[Your goal]: The needed output is the run of lines below from the one containing "Укрпоштою від 3000 грн! Щоденне відправлення!" through the one containing "datos y depurar código Python.", copied exactly and free of pictures.

[Stored data entries]:
********************
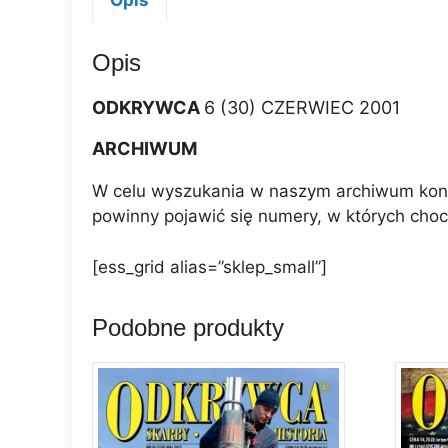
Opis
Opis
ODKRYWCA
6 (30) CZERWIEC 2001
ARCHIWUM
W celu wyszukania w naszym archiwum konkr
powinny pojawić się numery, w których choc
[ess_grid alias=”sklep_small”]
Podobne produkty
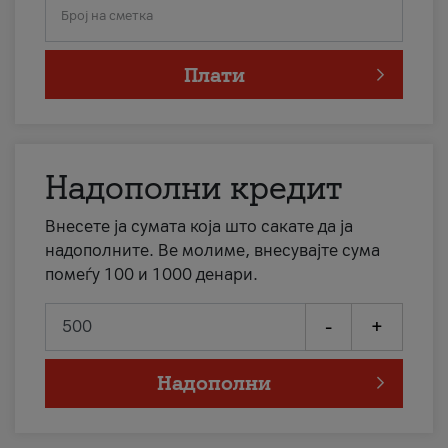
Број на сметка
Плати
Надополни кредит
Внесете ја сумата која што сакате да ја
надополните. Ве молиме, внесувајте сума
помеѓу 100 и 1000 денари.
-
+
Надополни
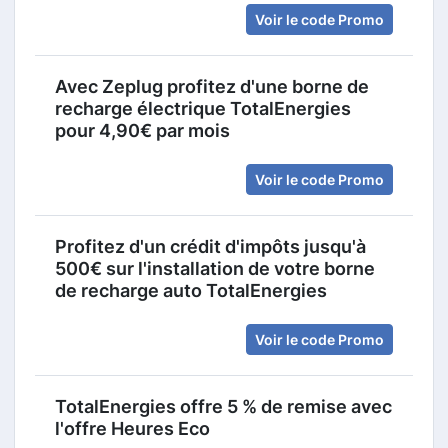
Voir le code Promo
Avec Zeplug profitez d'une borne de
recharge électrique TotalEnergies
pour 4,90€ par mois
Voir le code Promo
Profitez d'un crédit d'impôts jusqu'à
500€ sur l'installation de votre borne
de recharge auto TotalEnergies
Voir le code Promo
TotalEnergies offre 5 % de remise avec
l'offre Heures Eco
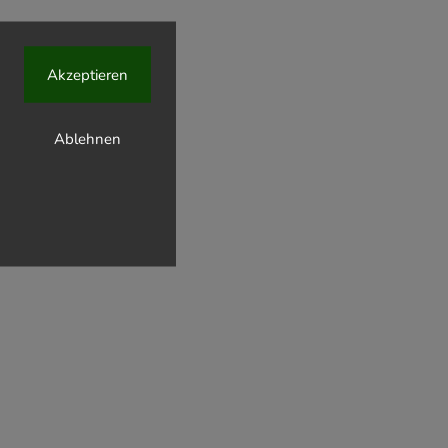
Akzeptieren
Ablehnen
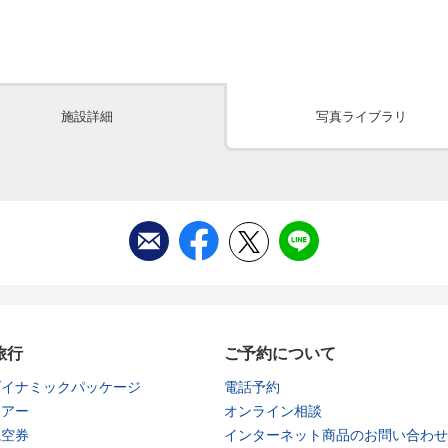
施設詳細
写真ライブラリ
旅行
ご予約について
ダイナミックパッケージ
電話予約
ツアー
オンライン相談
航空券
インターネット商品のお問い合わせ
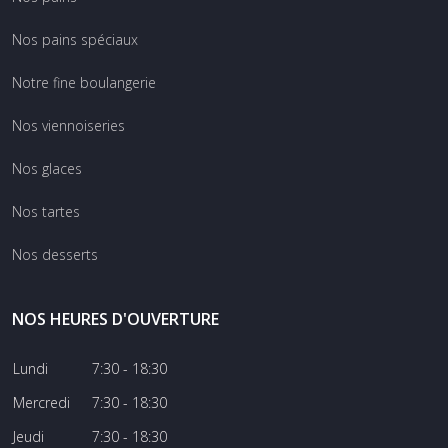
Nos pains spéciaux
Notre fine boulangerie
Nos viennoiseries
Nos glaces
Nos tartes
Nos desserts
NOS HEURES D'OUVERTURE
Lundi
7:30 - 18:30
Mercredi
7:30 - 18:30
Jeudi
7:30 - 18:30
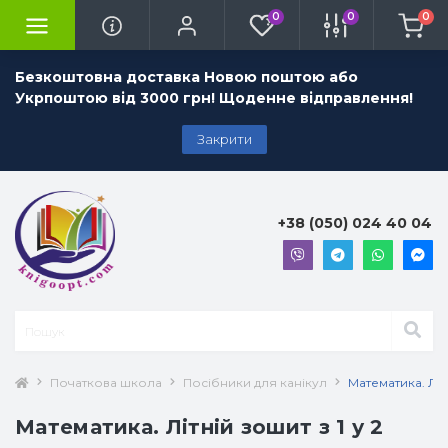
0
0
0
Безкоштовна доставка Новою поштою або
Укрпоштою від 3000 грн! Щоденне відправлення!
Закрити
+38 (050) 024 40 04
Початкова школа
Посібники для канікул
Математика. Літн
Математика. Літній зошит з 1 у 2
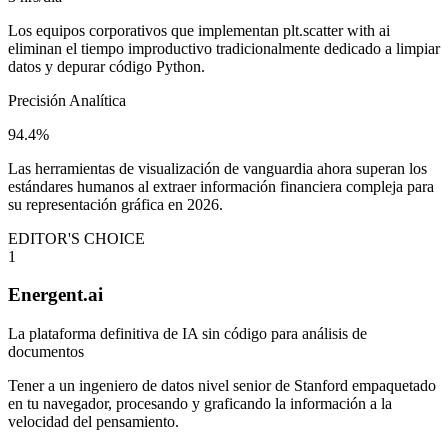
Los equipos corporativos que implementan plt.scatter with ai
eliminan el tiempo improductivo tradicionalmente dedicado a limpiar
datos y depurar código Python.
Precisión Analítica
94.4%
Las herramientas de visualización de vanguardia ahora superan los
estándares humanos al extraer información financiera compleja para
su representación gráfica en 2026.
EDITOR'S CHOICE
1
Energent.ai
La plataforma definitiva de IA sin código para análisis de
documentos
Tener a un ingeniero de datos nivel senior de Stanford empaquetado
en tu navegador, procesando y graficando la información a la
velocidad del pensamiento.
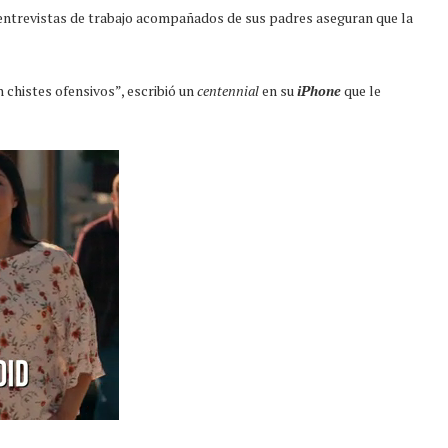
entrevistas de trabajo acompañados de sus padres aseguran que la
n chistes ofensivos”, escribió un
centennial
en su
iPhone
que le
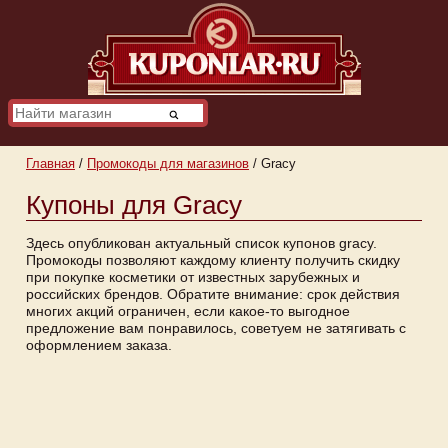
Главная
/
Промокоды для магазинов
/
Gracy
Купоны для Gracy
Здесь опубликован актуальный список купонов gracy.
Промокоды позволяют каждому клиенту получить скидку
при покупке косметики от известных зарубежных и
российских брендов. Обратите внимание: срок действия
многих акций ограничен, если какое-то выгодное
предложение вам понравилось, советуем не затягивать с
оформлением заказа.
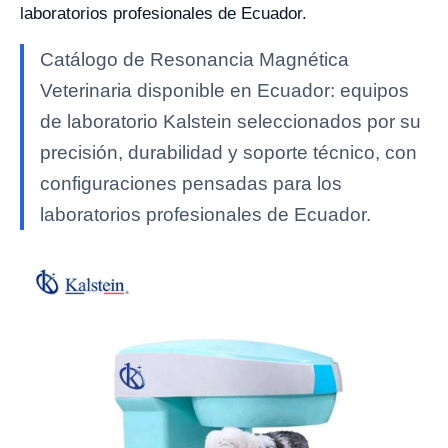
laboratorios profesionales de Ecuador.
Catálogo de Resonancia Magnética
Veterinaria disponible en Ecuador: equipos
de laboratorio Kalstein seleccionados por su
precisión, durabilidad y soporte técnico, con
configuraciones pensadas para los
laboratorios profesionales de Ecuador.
********************
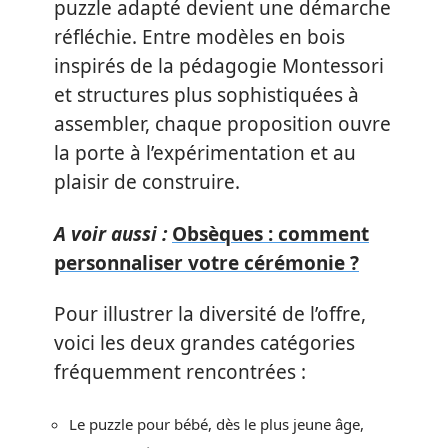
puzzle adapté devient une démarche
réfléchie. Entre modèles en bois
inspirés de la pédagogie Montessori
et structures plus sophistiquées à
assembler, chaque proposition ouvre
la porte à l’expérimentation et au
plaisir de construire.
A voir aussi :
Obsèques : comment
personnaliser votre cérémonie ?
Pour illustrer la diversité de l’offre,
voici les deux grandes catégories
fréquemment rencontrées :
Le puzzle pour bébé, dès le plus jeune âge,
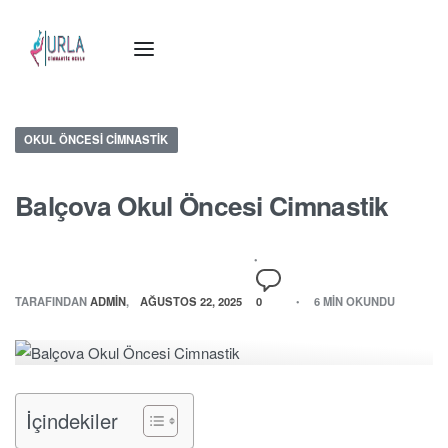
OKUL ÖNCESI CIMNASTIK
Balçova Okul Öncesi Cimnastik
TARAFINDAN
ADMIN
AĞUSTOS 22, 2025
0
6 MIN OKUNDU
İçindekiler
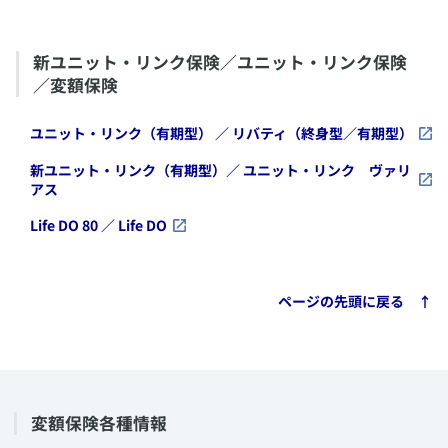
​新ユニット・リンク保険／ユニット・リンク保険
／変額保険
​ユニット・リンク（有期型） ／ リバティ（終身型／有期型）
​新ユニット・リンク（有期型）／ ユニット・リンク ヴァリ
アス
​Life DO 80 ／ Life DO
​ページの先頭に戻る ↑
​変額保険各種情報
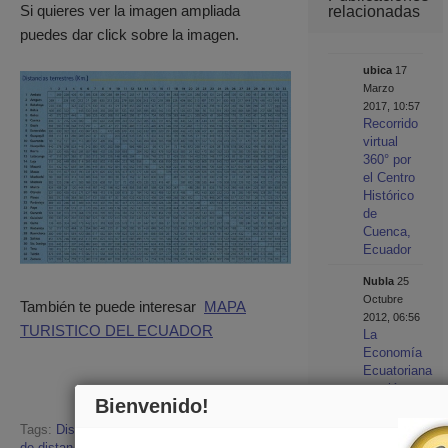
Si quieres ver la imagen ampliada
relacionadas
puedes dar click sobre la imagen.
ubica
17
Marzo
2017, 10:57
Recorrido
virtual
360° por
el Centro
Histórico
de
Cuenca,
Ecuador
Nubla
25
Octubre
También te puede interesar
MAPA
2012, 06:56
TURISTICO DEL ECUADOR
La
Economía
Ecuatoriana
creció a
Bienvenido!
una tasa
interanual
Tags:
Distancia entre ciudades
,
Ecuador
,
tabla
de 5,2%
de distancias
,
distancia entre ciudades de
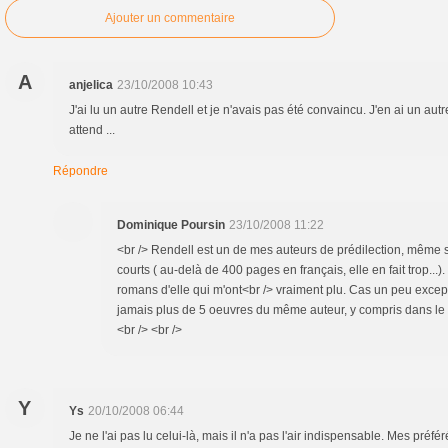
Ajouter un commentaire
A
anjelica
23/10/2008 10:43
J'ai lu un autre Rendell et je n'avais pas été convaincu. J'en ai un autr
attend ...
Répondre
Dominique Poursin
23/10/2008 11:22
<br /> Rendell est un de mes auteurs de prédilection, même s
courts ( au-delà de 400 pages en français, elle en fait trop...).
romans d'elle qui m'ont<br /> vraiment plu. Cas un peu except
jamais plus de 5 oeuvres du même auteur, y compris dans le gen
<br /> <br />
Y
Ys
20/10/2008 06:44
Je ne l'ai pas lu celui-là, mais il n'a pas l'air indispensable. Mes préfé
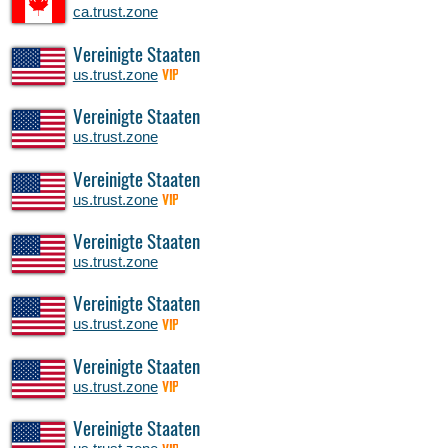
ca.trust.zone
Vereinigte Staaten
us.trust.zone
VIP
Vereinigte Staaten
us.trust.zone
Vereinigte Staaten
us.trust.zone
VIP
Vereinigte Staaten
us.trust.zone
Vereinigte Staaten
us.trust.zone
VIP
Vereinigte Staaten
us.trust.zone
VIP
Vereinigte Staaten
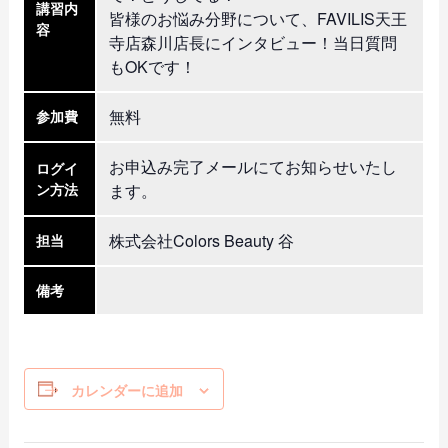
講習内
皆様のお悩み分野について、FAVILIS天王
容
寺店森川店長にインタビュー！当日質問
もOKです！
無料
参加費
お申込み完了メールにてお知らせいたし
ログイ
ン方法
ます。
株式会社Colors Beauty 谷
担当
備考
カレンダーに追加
********************
[Answer space]:
Укрпоштою від 3000 грн! Щоденне відправлення!
Закрити
+38 (050) 024 40 04
Початкова школа
Посібники для канікул
Математика. Літн
Математика. Літній зошит з 1 у 2
Los equipos corporativos que implementan plt.scatter with ai
eliminan el tiempo improductivo tradicionalmente dedicado a limpiar
datos y depurar código Python.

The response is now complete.